Мысль увидеть Оберна в белой парче заставила Ясенку печально покачать головой. По крайней мере, вся эта суета отвлекала королеву – равно как и Харуза с Оберном – от мыслей о ее собственном замужестве.
Сведения Эйфер о цвете церемониальных одежд оказались верными, и, отослав замковую швею, горничная сама взялась за кройку и шитье белого бархатного платья для Ясенки. Вскоре гостиная заполнилась рисунками платьев других дам, обрезками кружев и лоскутами бархата.
Даже Ясенка, которая полюбила удобство и роскошь ренделских одежд, но мало понимала в моде, признала талант Эйфер. Юбка была со смелым разрезом, открывавшим нижнее платье со вставкой из белой парчи, вышитой тонким золотым и голубым узором. Расшитая парча виднелась также в разрезах рукавов и вокруг шеи, а подушечка, на которой Ясенке предстояло нести кольца, была из той же ткани.
– О, когда я закончу, вы будете куда красивее невесты! – с воодушевлением воскликнула Эйфер.
– Я буду похожа на призрак, – ответила Ясенка. – Я слишком бледная для чисто‑белого цвета.

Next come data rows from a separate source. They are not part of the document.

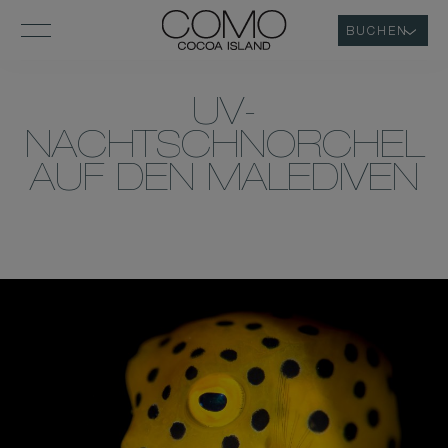
BUCHEN
UV-
NACHTSCHNORCHEL
AUF DEN MALEDIVEN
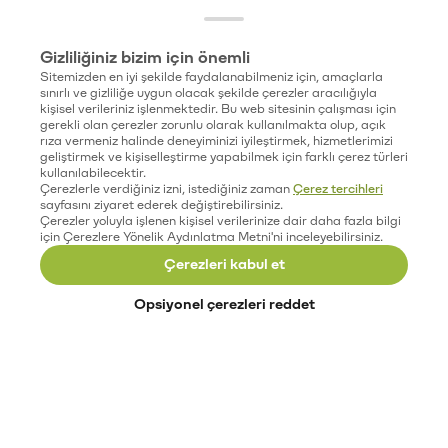
Gizliliğiniz bizim için önemli
Sitemizden en iyi şekilde faydalanabilmeniz için, amaçlarla
sınırlı ve gizliliğe uygun olacak şekilde çerezler aracılığıyla
kişisel verileriniz işlenmektedir. Bu web sitesinin çalışması için
gerekli olan çerezler zorunlu olarak kullanılmakta olup, açık
rıza vermeniz halinde deneyiminizi iyileştirmek, hizmetlerimizi
geliştirmek ve kişiselleştirme yapabilmek için farklı çerez türleri
kullanılabilecektir.
Çerezlerle verdiğiniz izni, istediğiniz zaman
Çerez tercihleri
sayfasını ziyaret ederek değiştirebilirsiniz.
Çerezler yoluyla işlenen kişisel verilerinize dair daha fazla bilgi
için Çerezlere Yönelik Aydınlatma Metni'ni inceleyebilirsiniz.
Çerezleri kabul et
Opsiyonel çerezleri reddet
Paribu’yu keşfet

– Как и большинство дам, включая невесту. Говорят, сейчас у нее очень больной вид.
Ясенке пришлось прикусить губу.
– Эйфер!
– Да, миледи, – послушно отозвалась девушка, но глаза ее сверкали, и Ясенка понимала, что через некоторое время она отпустит очередное замечание, от которого Ясенка забудет о приличиях и согнется пополам от смеха.
Предсвадебная суматоха дала ей желанную передышку, хотя здесь, вне стен ее уютного недавнего убежища, за каждым углом таилась опасность. К тому же это сблизило девушек.
В замке Нового Волда Снолли‑Мореход задумчиво смотрел на гонца в одежде цветов вдовствующей королевы, стоявшего перед ним.
– Отдай послание Касаи, – сказал он, указывая на маленького человечка, сидевшего поблизости; на шее человечка висел на грубой веревке небольшой барабан. – Это мой верный советник. К тому же он читает по‑вашему лучше меня.
Касаи взял сложенное письмо, вежливо поклонился, прижал его ко лбу, развернул и начал читать.
– Сначала обычные цветистые приветствия, – сказал он вождю на их языке. – А, вот и до дела дошло. Оберн, как пишет ее величество, жив и здоров, раны его зажили, и он готов ехать домой. – Он глянул на Снолли, затем на гонца, который вежливо делал вид, что не слышит ничего. – Она говорит, что знает – эта весть нас обрадует, потому как мы, дескать, считали, что Оберн давно помер, – продолжил он. – Нам придется подождать и приехать за ним через пару недель, потому что ожидается свадьба.
– Принца?
– О нет, похоже, что тот педе… то есть тот милый молодой человек – уже король. И он женится, а Оберн будет участвовать в церемонии. Это должно улучшить расположение духа Оберна, если он думает о короле то же, что и мы. Весьма почетно, – добавил он специально для гонца.
Гонец машинально кивнул, и Снолли чуть не расхохотался. Видать, столичный гадюшник прислал гонцом того, кто говорит на торговом наречии, весьма близком к языку Морских Бродяг.
– Королева просит прощения, если ты обижен на то, что она не пригласила тебя лично, но ехать отсюда туда далеко, а все знамения говорят, что жениться надо прямо сейчас, – хрюкнул Касаи. – Небось, невеста на сносях. Королева пишет, что не сможет встретиться с тобой наедине, пока не закончатся торжества, но позже готова обсудить условия союза между нашими народами. Можешь взять с собой любую свиту. Тут еще много чего написано, но это опять всякие вежливости.
Снолли кивнул, затем повернулся к гонцу:
– Когда вернешься, поблагодари королеву за добрые вести. Скажи, что мы так рады тому, что Оберн жив‑здоров, что никаких обид на нее не держим.